The six largest companies at the show were all brokerages, and for the most part those firms sent roughly the same number of professionals as they had last year. CBRE had by far the most attendees registered, with 763 as of Tuesday (up from 746 as of last year’s registration count). They were followed by Cushman & Wakefield, which also increased its presence despite losing high-profile agents like Bradley Mendelson and David Green, and top brokers like Bob Knakal did not attend. This year they had 375 professionals registered, compared with 348 last year.

JLL had 331 attendees registered as of Tuesday morning, Colliers International had 289, Marcus & Millichap had 272 and Newmark Grubb Knight Frank came in with 209.

Some large landlords also cut back sharply. Kimco Realty reduced its headcount from 92 last year to 58 this year. The firm cut back on non-leasing professionals this year.

“Kimco decided this should strictly be a leasing event. This was due in part to space and cost management in order to accommodate the high meeting volume the leasing teams have,” the firm said in a statement to The Real Deal.

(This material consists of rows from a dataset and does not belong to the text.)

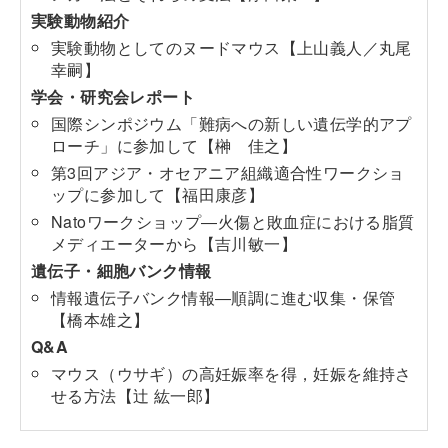
実験動物紹介
実験動物としてのヌードマウス【上山義人／丸尾
幸嗣】
学会・研究会レポート
国際シンポジウム「難病への新しい遺伝学的アプ
ローチ」に参加して【榊 佳之】
第3回アジア・オセアニア組織適合性ワークショ
ップに参加して【福田康彦】
Natoワークショップ―火傷と敗血症における脂質
メディエーターから【吉川敏一】
遺伝子・細胞バンク情報
情報遺伝子バンク情報―順調に進む収集・保管
【橋本雄之】
Q&A
マウス（ウサギ）の高妊娠率を得，妊娠を維持さ
せる方法【辻 紘一郎】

Overall, the number of owners or developers registered as of Tuesday morning — 10,876 — was about 4 percent below last year’s final figures. The next most active group was real estate services (mostly brokers), which tallied 8,653 as of Tuesday morning, down about 3 percent from last year’s total. Retailers saw a slightly larger decline of just over 5 percent, with 3,560 registered this morning. Those three categories represent more than half of all attendees.